İzmir’de barış akademisyenlerine dönük cezayı mahkeme iptal etti

26.02.2018 - 15:20
Haberi paylaş

Barış İçin Akademisyenler tarafından yayınlanan “Bu suça ortak olmayacağız” bildirisini imzaladıkları için Yaşar Üniversitesi tarafından dört akademisyene verilen ceza iptal edildi. Avukatları Arif Ali Cangı sorularımzı yanıtladı.

Barış İçin Akademisyenler tarafından imzaya açılan “Bu suça ortak olmayacağız” bildirisini imzalayan Prof. Dr. Deniz Özdemir, Prof. Dr. Turgay Kurultay, Doç. Dr. Anıl Duran ve Yrd. Doç. Dr. Aycan Kapucu’ya Yaşar Üniversitesi tarafından verilen ‘kınama’ cezaları. İzmir 1. İdare Mahkemesi’nce kaldırıldı.

İstanbul’da imzacı akademisyenlere hapis cezası verilirken, İzmir 1. İdare Mahkemesi’nin aldığı kararı akademisyenlerin avukatı Arif Ali Cangı’yla konuştuk.

Cangı: “Bildirgenin eleştiri hakkı ve fikir özgürlüğü kapsamı dışında değerlendirilmesi mümkün değil”

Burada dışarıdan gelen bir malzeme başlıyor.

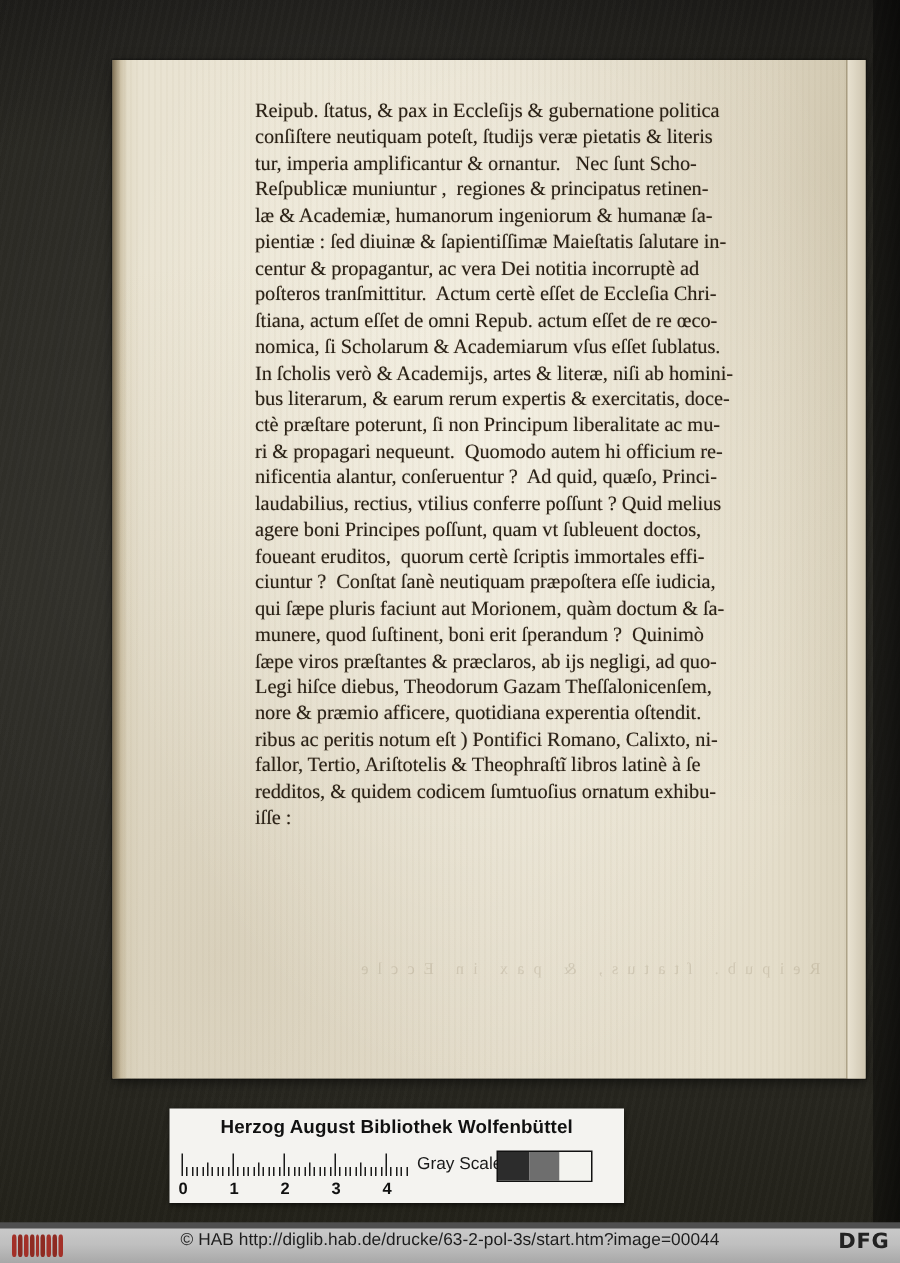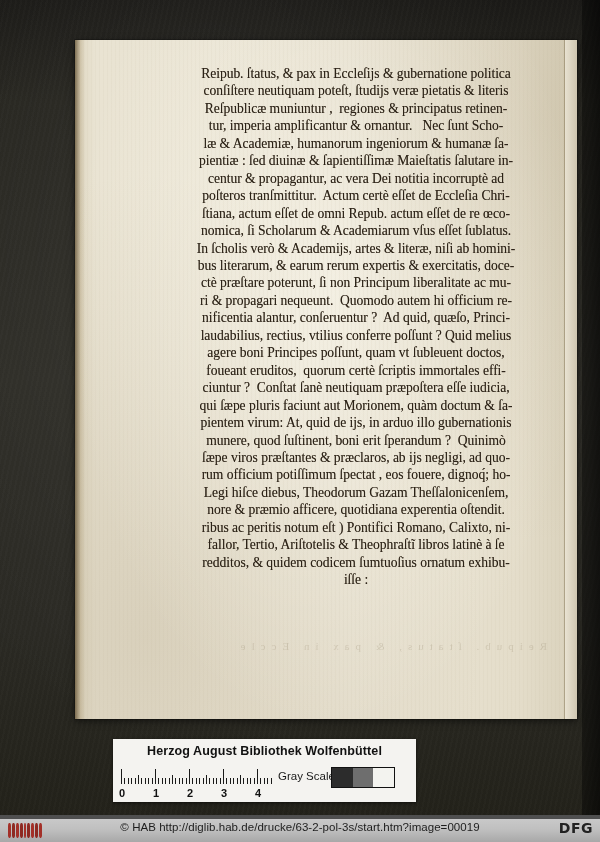"Reipub. ſtatus, & pax in Eccleſijs" .line { text-align: center -> none }
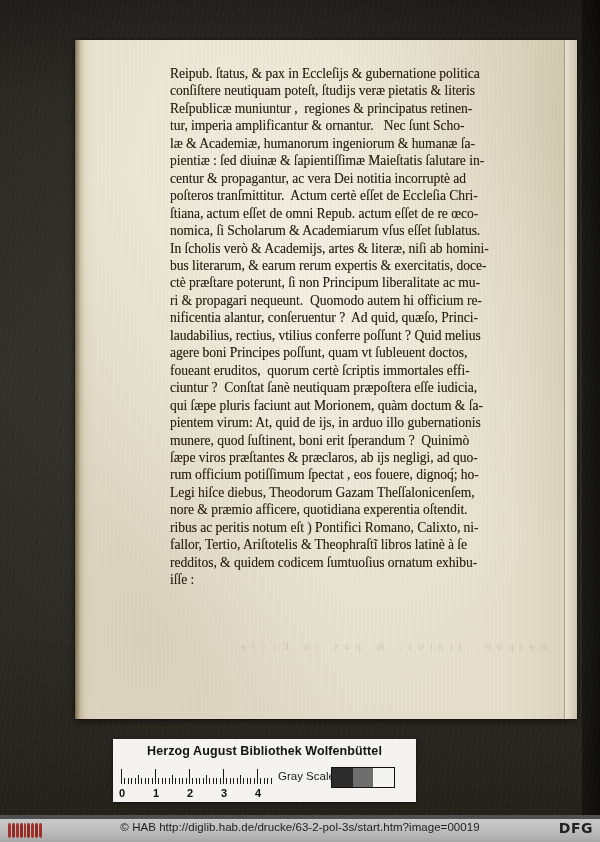"Reſpublicæ muniuntur , regiones &" div.line { order: before "tur, imperia amplificantur & ornantur." -> after "tur, imperia amplificantur & ornantur." }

Avukat Arif Ali Cangı kararla ve kararın diğer imzacı akademisyenlere nasıl etki edebileceği ile ilgili şunları söyledi:

“Her ne kadar birisi İdare Mahkemesi kararı, diğeri Ceza Mahkemesi kararı olsa da suç olarak ele alınan eylemin değerlendirilişi önemlidir.  İzmir Bölge İdare Mahkemesi (BİM), ‘...barış bildirisini imzalama  eylemi 657 sayılı Kanunu'nun 125. maddesinin B-d bendinde tanımlanan ve kınama cezasını gerektiren, hizmet dışında Devlet memurunun itibar ve güven duygusunu sarsacak nitelikte davranışlarda bulunmak fiili kapsamında kalmaktadır...’ tespitiyle kademe ilerlemesi disiplin cezasını iptal ediyor.  Tabii ki   ‘Devlet memurunun itibar ve güven duygusunu sarsacak nitelikte davranışlarda bulunmak’ şeklinde değerlendirmesi de ifade özgürlüğü ve bilimsel özerkliğe aykırıdır. Ancak diğer yandan ‘terör örgütü propagandası’ suçu ile cezalandırılma karşısında İzmir BİM kararı bir kazanımdır. Bölge İdare Mahkemesi kararı olması itibariyle doğal olarak idari yargı tarafından emsal alınabilecek bir karar olmakla birlikte, önemsenmesi gerekiyor.

Ben bu davaları önünde sonunda beraatle sonuçlanacağına inanıyorum. Çünkü AİHM'nin, Anayasa Mahkemesi'nin örnek kararları göz önüne alındığında, bildirgenin eleştiri hakkı ve fikir özgürlüğü kapsamı dışında değerlendirilmesi mümkün değildi.”